In the 2015 elections, Israel’s four main Arab parties: Balad, Hadash, Ta’al, and United Arab List combined to form a single ticket, the Joint List. These parties represent various different ideologies such as communism, Islamism, secularist Arab nationalism, and overall anti-zionism and non-zionism. The result of this unification was remarkable: 82% of the Palestinian-Israelis who voted did so for the Joint List resulting in the Joint List attaining an unprecedented 13 Knesset seats, making them the third largest bloc after Labor. However, to a voter, parliamentary seats are only as good as they are used to represent their interests. One of the consequences of the combined ticket was a greater focus being given to navigating the ideological and structural conflicts of the different parties within the caucus. Many Palestinian Israelis perceived this as coming at the expense of effectively representing them and their interests in knesset. Indeed Yousef Jabareen who was elected to Knesset as part of the Joint List explained, “We did not bother to stay in touch with our constituency,” he admits. “We were too preoccupied with the internal issues of the Joint List and therefore did not deliver enough or failed to answer the high expectations of the Joint List” (i24). This has had the effect of dissuading Palestinian Israelis from regarding the Knesset as a worthwhile means of affecting change.
Additionally, for this election, the four parties making up the Joint-List dissolved into two blocs, Hadash-Ta’al and United Arab List-Balad.
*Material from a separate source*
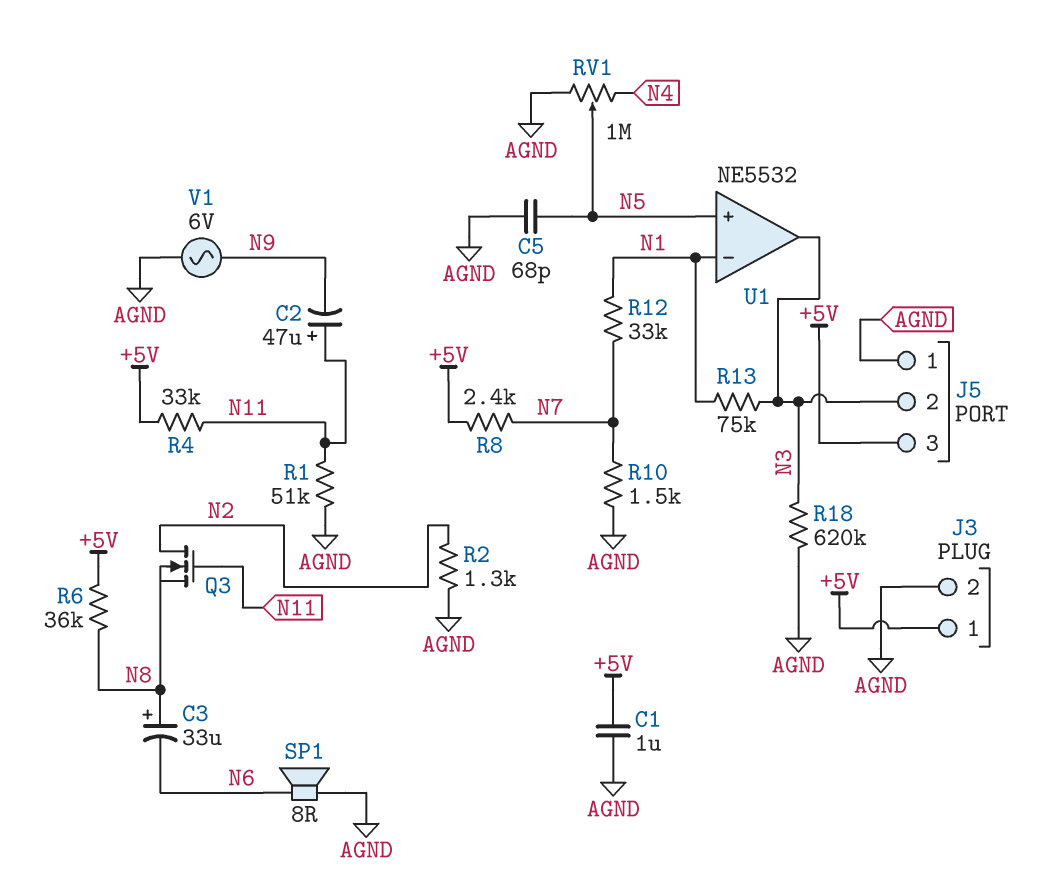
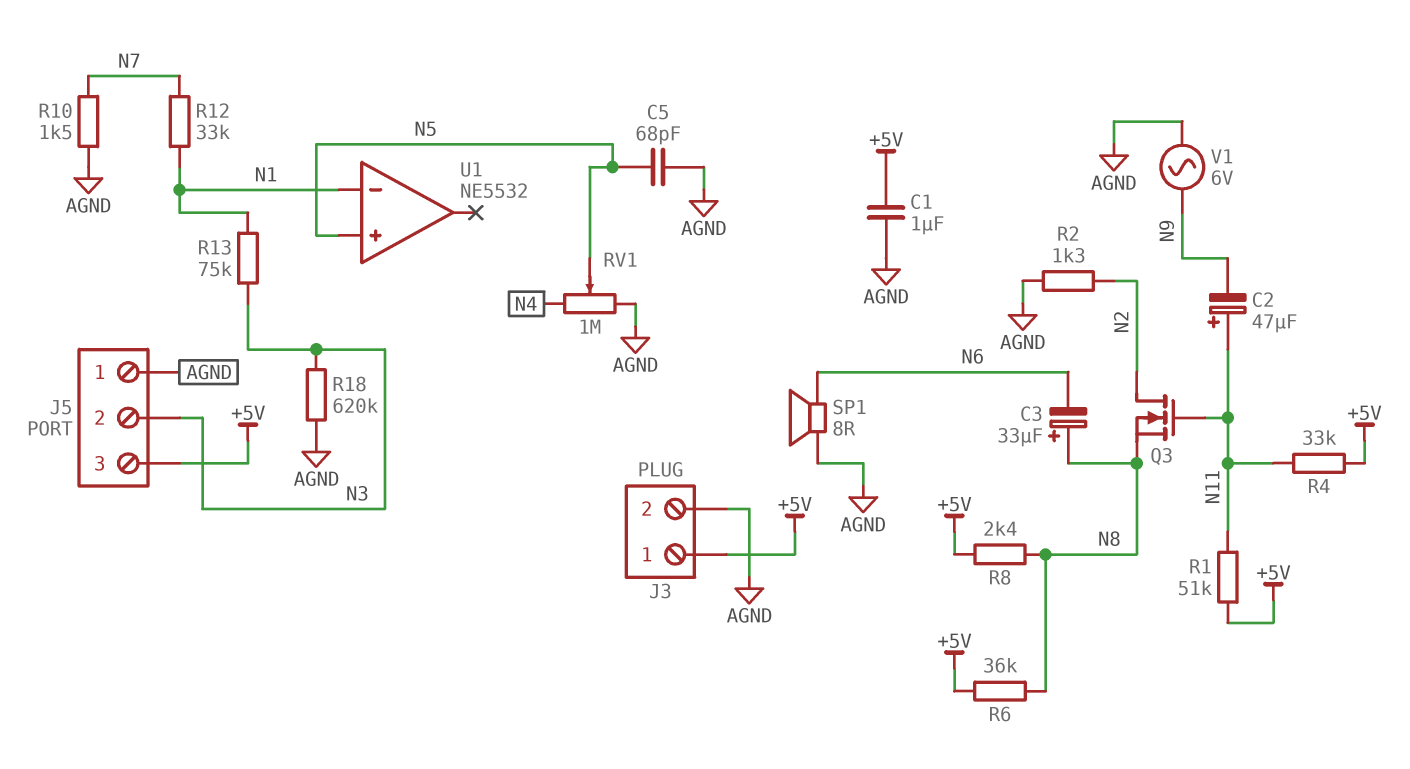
R1: 51k (AGND, N11) -> 51k (+5V, N11)
R8: 2.4k (+5V, N7) -> 2.4k (+5V, N8)
U1 pin out: N3 -> none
The former is secular and relatively moderate (with regards to Palestinian nationalism, Hadash is a communist party) and the later places a larger focus on Islamism and Palestinian nationalism (Haaretz). While Hadash-Ta’al is expected to pass the minimum electoral threshold of 3.25% of the vote (4 seats), polls show United Arab List-Balad on the edge (Haaretz).
Many Palestinian Israelis have based their decision to boycott not on apathy or a sense of despair, but rather as a matter of practicality. Some regard attention being given to an ultimately ineffectual knesset as being wasted on more productive grassroots “popular struggles” (+972). Others regard voting in Israeli elections and the existence of Arab parties in an Israeli government as legitimizing the oppressive colonial state and undermining decolonization efforts by Palestinian Israelis. According to a post by the Popular Campaign to Boycott the Elections of the Zionist Knesset, “Arab political parties are engaging in Israel’s colonial system and are undermining the real basis for liberation from colonialism, through the development of an alternative that involves all political, social, and economic tools” (+972)
On the other hand, many prominent figures in the Palestinian Israeli community have called for Palestinians to vote. Tamer Nafar in his song released days before the election “Tamer Must Vote,” urges Palestinian citizens of Israel to regard voting not as a recognition of the legitimacy of the state, but as means to make their voice better heard. “It doesn’t make sense for me to give up a tool when I hardly have any tools” he says in the song (Youtube.com; AP News).